Unser Alltagsgeist ist oft so verstrickt, dass er nicht mehr zum heilen Wesenskern in uns vorzudringen vermag. Über die Erfahrung des inneren Heilseins in der Meditation.
Heilsein ist, genau wie die bedingungslose Liebe, das allumfassende Mitgefühl oder das Urvertrauen, eine Seinsweise unserer non-dualen, unvergänglichen Urwirklichkeit. In diesem unendlichen Bewusstseinsfeld wartet eine Fülle von „Kann-Möglichkeiten“ in einem „Erwartungsfeld“ auf Verwirklichung im realen, äußeren Leben (nach Prof. Dr. Hans-Peter Dürr, Quantenphysiker). Nur unter bestimmten geistigen und energetischen Bedingungen können und werden die Potenziale des „höheren Bewusstseins“ auf unterschiedliche Art und Weise Gestalt annehmen und verändernd wirken.
Der größte Teil dieses allumfassenden „Hintergrundfeldes“ bleibt für viele Menschen aber mehr oder weniger unbewusst und damit weitgehend wirkungslos. Die Voraussetzungen für die Tiefenerfahrung und ihre Umsetzung im normalen Leben sind meistens nicht – oder bisher noch nicht ganzheitlich und nachhaltig genug – entwickelt worden. Grund dafür ist der Zustand unseres „Alltagsgeistes“ (Chitta), der auf äußeres Funktionieren, rein mentales Optimieren und materielles Wachstum fokussiert ist.
Er ist durch eingeübte Denk- und Verhaltensmuster der Vergangenheit überladen und gebunden, gleichzeitig aber auch durch die Reizüberflutungen und Anforderungen der Gegenwart unruhig und zerstreut. In diesem Zustand reagieren wir sofort auf die psycho-mentalen Wellen (Vrtti), die von äußeren Ereignissen oder inneren Prozessen ausgelöst werden. Ohne innezuhalten, beschäftigen wir uns mit ihnen, geben ihnen unsere gesamte Aufmerksamkeit und damit unsere Energie. Wir verlieren immer mehr die Kraft der klaren, spürenden Achtsamkeit, durch die Raum für die Erkenntnis von Auslösern und Hintergründen entstehen kann. Neues, offenes, weites Bewusstsein und Heilung können sich auf diese Weise nicht entfalten.

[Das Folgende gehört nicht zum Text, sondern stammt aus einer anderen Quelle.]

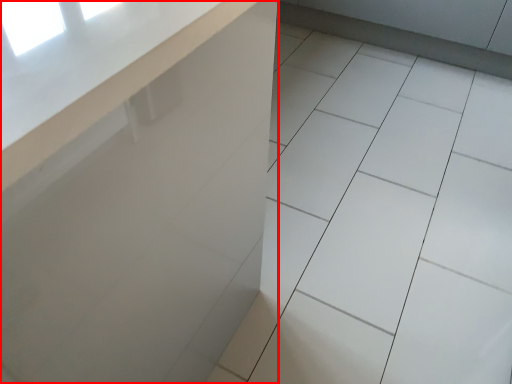
Question: From the image's perspective, what is the correct spatial relationship of counter (annotated by the red box) in relation to ceramic tile?

Choices:
 (A) below
 (B) above

Answer: (A)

Das Wesentliche, das Heilende, das von Leid Unberührte, das wir zutiefst sind, bleibt verborgen. Es kann nicht durch den Kokon der Verwicklungen und Anhaftungen hindurchdringen und heilwirksam werden. Stattdessen breiten sich körperliche, seelische und mentale Disbalancen und Defizite aus. Sie verstärken das Gefühl des Getrenntseins. Die Angst, hilflos Spielball aller Lebenssituationen zu sein, breitet sich aus. Die Leidensfalle schnappt zu. Gleichzeitig meldet sich glücklicherweise aber auch tief im Herzen vieler Menschen eine Sehnsucht nach Ganzsein, nach Heilsein. Das ist der leise Ruf unserer Urwirklichkeit zur Umkehr, und vielfach keimt eine Ahnung auf, dass Umkehr, ja Heimkehr, zu sich selbst möglich ist.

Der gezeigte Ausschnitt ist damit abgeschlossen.